Décès de la conteuse Mimi Barthélémy


Mimi Barthélémy, une artiste-référence, qui a porté " jusqu’à son dernier souffle l’imaginaire explosif et l’identité rebelle de son peuple".

La célèbre conteuse haïtienne Mimi Barthélémy est décédée samedi à l’âge de 74 ans en France. Ecrivain et dramaturge, l’épouse de feu l’écrivain et anthropologue français Gérard Barthélemy a été emportée par une crise cardiaque, la veille de son anniversaire.         

Elle "symbolisait en France la voix des traditions orales d’Haïti", a souligné radio Kiskeya à l’annonce de la nouvelle du décès de Mimi Barthélémy.

Née le 3 mai 1939 à Port-au-Prince, "l’artiste, qui évoluait constamment aux frontières de l’interculturel, portait jusqu’à son dernier souffle l’imaginaire explosif et l’identité rebelle de son peuple en dépit de plusieurs décennies d’expatriation l’ayant conduite aux quatre coins de la planète."

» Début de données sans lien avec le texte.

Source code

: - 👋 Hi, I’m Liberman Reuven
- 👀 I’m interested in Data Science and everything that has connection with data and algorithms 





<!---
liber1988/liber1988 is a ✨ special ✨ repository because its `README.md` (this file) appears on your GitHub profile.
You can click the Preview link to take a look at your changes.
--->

Au nom de la mémoire d’Haïti

L’éternelle voyageuse a roulé sa bosse partout et vécu, au nom de la mémoire d’Haïti, des expériences artistiques fantastiques en Amérique du Sud, au Sri Lanka, au Magrheb et même au Honduras. Dans cet Etat d’Amérique centrale, elle a contribué pendant un an, entre 1979 et 1980, à la restitution, à travers un spectacle, de l’histoire des Garifunas, les indiens caraïbes noirs qui avaient tout oublié de leur passé à cause du traumatisme de la déportation de leurs ancêtres, au 18ème siècle.

En France, après des études doctorales portant sur le "théâtre de l’identité dans les minorités", l’épaisseur de sa production et l’ultra-mobilité de son art rencontrent la reconnaissance du public.

Une référence

Sa notoriété fait d’elle une référence dès qu’il s’agit d’Haïti. Intervenant souvent dans les médias, la conteuse, chanteuse et interprète se produit aussi à un rythme effréné sur les planches des grands festivals, dans les bibliothèques, mais aussi dans des univers surprenants tels les appartements, les centres de détention et les hôpitaux.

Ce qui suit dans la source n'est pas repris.